Buscar y encontrar

Aquí la tierra se funde con mis manos

jueves, 4 de agosto de 2016

El ciego



El ciego

Veo la oscuridad como un acto lúdico y redondo de tantear paso a paso el mobiliario y la vajilla; de cruzar las calles con cierta pulsión y vértigo; de ponerme los calzoncillos y los zapatos de la misma manera que podría resolver una ecuación aritmética, un crucigrama de contratapa, el verso último de un tango cuyas notas sean sol, si, do y fa. Al piano lo celebro los domingos; me siento a eso de las diez, después de haberme bañado, y toco un Vivaldi. Puedo. Así que no se piense que mi ceguera me disminuye algo, que me toca en pena la minusvalía. Aprendí desde niño a hacerme cargo de mi condición y a poder ser comprensivo de todo aquello de lo cual no puedo decir mucho. Sé que existe un mundo de colores y brillos y que jamás podré saber de qué se tratan.

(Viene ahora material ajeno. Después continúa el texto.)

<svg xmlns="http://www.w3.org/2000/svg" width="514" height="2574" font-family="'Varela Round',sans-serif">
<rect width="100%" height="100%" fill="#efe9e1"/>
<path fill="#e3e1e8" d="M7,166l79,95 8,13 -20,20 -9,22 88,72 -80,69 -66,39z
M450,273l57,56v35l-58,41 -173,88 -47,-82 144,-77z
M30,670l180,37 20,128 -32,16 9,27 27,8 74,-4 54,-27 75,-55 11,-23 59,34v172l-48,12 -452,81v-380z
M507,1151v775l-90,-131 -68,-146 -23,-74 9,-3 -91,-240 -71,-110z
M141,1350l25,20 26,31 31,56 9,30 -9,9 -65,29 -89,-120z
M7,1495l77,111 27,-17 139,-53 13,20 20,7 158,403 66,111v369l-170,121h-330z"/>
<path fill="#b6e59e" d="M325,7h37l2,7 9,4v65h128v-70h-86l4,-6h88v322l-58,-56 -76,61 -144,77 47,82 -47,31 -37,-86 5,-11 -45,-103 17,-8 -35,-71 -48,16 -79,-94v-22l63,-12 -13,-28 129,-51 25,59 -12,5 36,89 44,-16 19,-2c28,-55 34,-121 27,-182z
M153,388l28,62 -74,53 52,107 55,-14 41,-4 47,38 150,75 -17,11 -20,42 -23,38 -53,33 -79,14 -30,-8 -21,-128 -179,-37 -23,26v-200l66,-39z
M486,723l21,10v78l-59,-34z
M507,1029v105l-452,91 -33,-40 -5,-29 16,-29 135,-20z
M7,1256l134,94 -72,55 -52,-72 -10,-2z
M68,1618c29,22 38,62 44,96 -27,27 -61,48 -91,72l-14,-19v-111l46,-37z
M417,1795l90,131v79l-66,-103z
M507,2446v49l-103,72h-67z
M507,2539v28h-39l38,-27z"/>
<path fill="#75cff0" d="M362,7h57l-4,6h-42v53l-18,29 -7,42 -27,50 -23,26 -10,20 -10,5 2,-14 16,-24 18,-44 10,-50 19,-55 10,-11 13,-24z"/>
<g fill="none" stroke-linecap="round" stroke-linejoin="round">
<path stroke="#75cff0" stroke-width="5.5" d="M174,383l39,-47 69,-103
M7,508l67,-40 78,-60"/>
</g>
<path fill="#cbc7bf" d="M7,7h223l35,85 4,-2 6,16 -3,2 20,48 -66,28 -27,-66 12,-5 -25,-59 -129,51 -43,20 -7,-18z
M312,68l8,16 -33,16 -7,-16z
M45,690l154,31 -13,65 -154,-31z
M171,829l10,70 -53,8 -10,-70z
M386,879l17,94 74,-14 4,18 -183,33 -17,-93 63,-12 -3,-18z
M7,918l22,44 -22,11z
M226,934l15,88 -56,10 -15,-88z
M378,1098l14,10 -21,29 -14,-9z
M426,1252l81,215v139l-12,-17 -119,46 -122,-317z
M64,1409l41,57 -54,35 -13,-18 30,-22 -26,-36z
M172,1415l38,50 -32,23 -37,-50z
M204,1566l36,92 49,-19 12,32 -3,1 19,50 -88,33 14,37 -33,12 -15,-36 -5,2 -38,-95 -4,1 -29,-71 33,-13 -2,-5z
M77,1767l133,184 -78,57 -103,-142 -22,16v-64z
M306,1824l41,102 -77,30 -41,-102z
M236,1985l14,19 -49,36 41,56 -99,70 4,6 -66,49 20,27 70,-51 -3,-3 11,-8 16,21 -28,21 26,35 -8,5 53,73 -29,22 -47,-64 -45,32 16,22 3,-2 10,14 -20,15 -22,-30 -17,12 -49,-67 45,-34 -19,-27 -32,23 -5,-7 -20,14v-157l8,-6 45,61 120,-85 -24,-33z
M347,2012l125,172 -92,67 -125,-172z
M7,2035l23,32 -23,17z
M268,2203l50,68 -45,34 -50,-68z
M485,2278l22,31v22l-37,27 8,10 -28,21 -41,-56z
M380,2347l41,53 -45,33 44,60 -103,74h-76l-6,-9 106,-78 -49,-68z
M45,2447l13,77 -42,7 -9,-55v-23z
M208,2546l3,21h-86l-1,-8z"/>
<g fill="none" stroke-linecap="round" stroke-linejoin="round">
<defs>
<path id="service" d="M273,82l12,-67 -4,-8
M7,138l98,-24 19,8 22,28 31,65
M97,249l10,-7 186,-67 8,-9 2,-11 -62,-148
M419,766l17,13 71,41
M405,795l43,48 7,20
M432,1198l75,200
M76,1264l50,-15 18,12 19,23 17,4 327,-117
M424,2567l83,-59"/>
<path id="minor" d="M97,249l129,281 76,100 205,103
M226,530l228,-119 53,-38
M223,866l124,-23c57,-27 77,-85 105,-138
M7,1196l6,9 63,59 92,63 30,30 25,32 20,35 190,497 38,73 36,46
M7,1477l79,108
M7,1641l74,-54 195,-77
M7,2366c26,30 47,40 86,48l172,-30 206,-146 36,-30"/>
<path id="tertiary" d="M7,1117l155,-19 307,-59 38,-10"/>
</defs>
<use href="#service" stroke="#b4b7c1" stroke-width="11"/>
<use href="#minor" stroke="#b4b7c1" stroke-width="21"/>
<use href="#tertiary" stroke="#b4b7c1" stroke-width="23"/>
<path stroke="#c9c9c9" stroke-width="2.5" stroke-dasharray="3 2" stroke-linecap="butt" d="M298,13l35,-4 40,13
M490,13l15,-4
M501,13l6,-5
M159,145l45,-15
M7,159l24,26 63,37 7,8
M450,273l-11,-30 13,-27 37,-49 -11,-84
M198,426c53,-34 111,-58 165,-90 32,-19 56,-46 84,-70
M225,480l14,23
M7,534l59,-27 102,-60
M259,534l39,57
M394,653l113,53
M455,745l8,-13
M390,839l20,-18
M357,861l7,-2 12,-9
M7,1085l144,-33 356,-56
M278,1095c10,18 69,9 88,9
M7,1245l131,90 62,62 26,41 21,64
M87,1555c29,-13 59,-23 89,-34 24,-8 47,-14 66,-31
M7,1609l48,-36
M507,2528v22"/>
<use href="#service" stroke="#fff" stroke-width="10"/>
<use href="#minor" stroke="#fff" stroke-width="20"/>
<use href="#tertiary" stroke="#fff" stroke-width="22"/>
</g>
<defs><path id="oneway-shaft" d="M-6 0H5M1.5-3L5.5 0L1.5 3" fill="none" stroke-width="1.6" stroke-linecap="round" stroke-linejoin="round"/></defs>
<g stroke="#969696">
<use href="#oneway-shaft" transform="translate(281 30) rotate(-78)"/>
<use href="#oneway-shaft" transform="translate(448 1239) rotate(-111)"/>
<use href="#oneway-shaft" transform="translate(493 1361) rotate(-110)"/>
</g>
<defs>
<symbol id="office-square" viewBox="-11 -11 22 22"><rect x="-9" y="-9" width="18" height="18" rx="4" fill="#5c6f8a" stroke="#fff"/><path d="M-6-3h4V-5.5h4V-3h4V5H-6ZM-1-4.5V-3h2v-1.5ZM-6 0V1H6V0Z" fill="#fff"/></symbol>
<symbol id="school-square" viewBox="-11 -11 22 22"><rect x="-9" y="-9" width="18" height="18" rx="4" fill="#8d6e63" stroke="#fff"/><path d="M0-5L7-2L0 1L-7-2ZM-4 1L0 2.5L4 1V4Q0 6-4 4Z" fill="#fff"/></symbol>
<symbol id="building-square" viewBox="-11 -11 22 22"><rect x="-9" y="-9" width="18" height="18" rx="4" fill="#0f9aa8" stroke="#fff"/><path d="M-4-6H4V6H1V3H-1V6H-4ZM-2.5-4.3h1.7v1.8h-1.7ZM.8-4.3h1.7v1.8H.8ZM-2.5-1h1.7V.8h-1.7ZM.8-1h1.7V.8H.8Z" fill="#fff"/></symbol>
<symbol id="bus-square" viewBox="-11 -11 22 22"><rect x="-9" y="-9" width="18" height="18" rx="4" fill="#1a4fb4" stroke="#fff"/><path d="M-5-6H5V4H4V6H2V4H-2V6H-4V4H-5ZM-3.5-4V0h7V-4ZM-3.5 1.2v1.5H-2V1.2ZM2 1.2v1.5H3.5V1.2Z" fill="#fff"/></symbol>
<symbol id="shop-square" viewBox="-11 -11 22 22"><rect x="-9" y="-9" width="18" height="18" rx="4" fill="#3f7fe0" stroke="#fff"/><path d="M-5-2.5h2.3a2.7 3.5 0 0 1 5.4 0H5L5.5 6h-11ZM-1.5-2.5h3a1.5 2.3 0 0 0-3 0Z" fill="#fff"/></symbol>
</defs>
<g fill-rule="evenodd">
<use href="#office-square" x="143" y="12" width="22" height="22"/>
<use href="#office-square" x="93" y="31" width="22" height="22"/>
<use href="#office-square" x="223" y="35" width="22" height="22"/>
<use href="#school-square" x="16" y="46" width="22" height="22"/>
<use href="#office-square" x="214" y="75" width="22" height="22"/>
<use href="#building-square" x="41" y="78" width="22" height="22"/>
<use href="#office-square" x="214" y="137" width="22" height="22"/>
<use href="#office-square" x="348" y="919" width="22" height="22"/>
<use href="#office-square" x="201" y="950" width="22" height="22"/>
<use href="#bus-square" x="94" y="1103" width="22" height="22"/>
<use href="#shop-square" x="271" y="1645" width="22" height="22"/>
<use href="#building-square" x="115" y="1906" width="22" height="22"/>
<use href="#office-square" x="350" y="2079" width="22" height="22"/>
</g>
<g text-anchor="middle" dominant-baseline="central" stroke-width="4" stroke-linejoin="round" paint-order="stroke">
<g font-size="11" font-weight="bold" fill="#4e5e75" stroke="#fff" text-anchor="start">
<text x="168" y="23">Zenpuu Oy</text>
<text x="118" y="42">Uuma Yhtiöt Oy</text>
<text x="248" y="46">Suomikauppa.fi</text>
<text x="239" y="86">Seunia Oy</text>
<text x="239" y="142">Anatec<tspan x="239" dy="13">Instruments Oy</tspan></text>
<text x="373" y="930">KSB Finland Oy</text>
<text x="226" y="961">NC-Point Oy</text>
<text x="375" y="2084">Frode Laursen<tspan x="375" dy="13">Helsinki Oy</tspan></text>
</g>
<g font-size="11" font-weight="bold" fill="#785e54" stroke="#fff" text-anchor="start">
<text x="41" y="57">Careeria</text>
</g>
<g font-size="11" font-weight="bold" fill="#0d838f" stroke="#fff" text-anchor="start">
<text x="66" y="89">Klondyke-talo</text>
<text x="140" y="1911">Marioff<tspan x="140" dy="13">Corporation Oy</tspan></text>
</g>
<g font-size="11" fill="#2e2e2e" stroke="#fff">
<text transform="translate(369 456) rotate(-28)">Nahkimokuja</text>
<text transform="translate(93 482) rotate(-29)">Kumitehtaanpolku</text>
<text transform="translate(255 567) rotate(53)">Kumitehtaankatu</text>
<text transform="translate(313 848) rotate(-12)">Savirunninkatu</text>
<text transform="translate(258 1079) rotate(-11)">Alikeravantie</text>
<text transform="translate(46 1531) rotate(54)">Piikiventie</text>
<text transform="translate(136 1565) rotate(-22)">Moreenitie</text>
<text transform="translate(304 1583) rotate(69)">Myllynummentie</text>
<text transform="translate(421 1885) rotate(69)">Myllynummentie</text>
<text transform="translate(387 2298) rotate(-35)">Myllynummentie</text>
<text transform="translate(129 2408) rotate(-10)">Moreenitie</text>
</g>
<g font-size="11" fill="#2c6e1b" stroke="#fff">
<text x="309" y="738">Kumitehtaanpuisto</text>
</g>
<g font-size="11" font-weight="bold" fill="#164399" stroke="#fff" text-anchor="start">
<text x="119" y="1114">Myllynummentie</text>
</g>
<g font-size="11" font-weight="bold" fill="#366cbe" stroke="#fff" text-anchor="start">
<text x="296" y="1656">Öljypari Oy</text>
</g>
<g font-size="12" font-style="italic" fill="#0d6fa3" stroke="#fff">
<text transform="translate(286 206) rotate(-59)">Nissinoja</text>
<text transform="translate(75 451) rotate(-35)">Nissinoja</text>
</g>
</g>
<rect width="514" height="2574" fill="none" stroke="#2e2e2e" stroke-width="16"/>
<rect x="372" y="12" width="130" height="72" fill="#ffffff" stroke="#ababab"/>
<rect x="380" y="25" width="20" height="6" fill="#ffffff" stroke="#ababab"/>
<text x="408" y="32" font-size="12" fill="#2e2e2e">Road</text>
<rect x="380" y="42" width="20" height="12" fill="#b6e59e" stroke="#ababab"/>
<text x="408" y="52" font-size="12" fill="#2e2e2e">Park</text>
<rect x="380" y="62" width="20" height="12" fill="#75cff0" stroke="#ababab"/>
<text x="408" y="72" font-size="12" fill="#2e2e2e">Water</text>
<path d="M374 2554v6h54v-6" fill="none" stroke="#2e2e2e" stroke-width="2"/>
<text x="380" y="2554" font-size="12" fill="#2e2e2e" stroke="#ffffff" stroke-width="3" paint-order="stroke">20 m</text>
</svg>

Pero también estoy al tanto de todo lo que a mí me corresponde o me convoca: la música, el sonido de los pájaros, la textura de la cáscara del huevo o de la naranja. Mi limitación —lejos de ser un obstáculo— se ha trasformado en desafío. Y así es como me hice ducho en tantas mañas. ¡Si hasta sé discernir el alma de los hombres por su voz y su perorata!; me doy cuenta hasta si tienen dinero en los bolsillos, o vienen desencajados por la malaria. El día lo entiendo por la espesura radiante, la que el sol deja sobre mi cara después de haber estado horas en el banco de una plaza; así también, por los ruidos que la multitud y sus motores derraman alrededor de mis oídos. La noche, en cambio, la conozco más por ser mi hermana. Porque me iguala ante todos como el sueño o la muerte. ¡Ah!, la oscuridad. Esa manera de ser de las cosas que nos obliga a quererlas y a pasarle las manos toda vez, como haciendo con ellas un acto de amor, una solemnidad, un reconocimiento del ser como nuevo, como recién venido al mundo.